Un projet de cyberdéfense a été mis en place pour aider le Maroc à mieux identifier les risques. Au-delà de la dimension sécuritaire, les relations entre le Maroc et cette force militaire s'étendent également au domaine de la recherche scientifique. C'est ainsi qu'un projet de stockage de l'hydrogène pour exploiter le vent du Sahara a été mis en place. Parallèlement, les deux partenaires planchent sur un projet permettant le stockage de l'électricité. Si le Maroc jouit d’un statut privilégié au sein de l’OTAN, son adhésion au Traité de l’Atlantique Nord n’est pas à l’ordre du jour. Car, ce pacte, signé à Washington en avril 1949, stipule dans son article 10 que seuls les Etats européens peuvent devenir membres de l’Organisation. A noter que le Dialogue méditerranéen devra célébrer son 20e anniversaire en 2014. Ce sera l’occasion de dresser le bilan de deux décennies de coopération entre l’OTAN et ses 6 pays partenaires, à savoir le Maroc, la Mauritanie, la Jordanie, la Tunisie, l’Algérie et Israël.

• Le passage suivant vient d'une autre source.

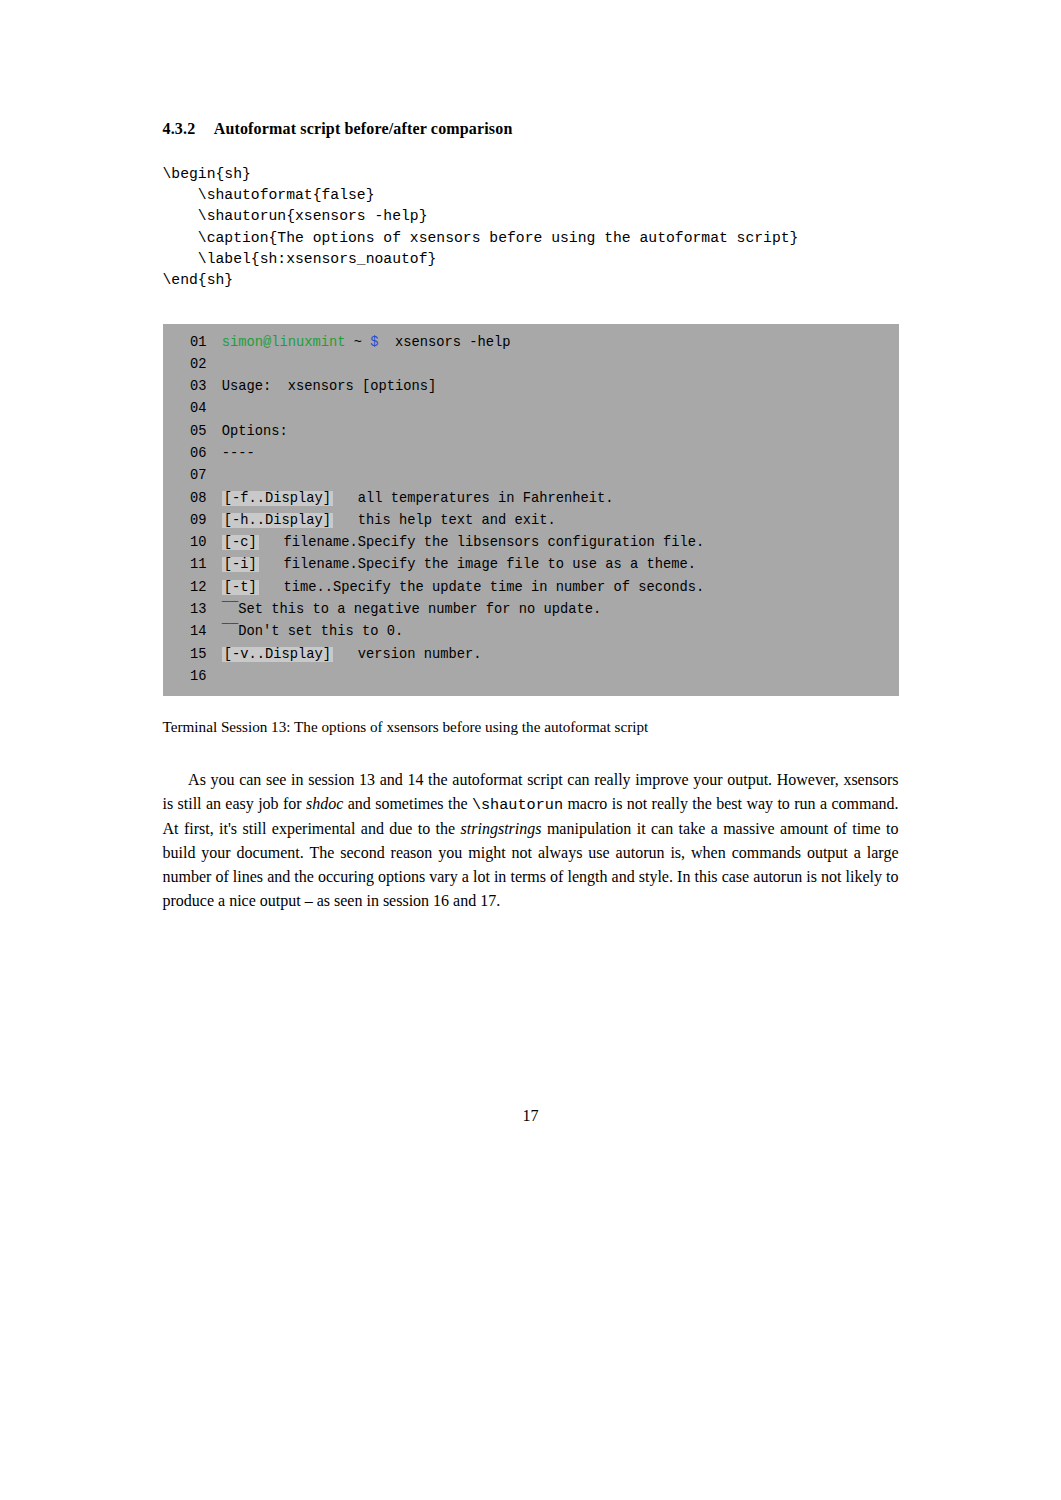4.3.2 Autoformat script before/after comparison
\begin{sh}
    \shautoformat{false}
    \shautorun{xsensors -help}
    \caption{The options of xsensors before using the autoformat script}
    \label{sh:xsensors_noautof}
\end{sh}
| 01 | simon@linuxmint ~ $ xsensors -help |
| 02 | |
| 03 | Usage: xsensors [options] |
| 04 | |
| 05 | Options: |
| 06 | ---- |
| 07 | |
| 08 | [-f..Display] all temperatures in Fahrenheit. |
| 09 | [-h..Display] this help text and exit. |
| 10 | [-c] filename.Specify the libsensors configuration file. |
| 11 | [-i] filename.Specify the image file to use as a theme. |
| 12 | [-t] time..Specify the update time in number of seconds. |
| 13 | ¯¯Set this to a negative number for no update. |
| 14 | ¯¯Don't set this to 0. |
| 15 | [-v..Display] version number. |
| 16 | |
Terminal Session 13: The options of xsensors before using the autoformat script
As you can see in session 13 and 14 the autoformat script can really improve your output. However, xsensors is still an easy job for shdoc and sometimes the \shautorun macro is not really the best way to run a command. At first, it's still experimental and due to the stringstrings manipulation it can take a massive amount of time to build your document. The second reason you might not always use autorun is, when commands output a large number of lines and the occuring options vary a lot in terms of length and style. In this case autorun is not likely to produce a nice output – as seen in session 16 and 17.
17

Sahara: Un litige bilatéral, selon l’OTAN

L'OTAN ne prévoit pas d'intervenir dans le conflit du Sahara. Car, «il s'agit d'un litige bilatéral entre le Maroc et l'Algérie», a souligné Oana Lungescu, porte-parole de l'OTAN. Elle estime que c’est de la "cuisine interne". Il n’empêche que le dossier du Sahara marocain préoccupe l’OTAN qui le suit avec «inquiétude».

H. B.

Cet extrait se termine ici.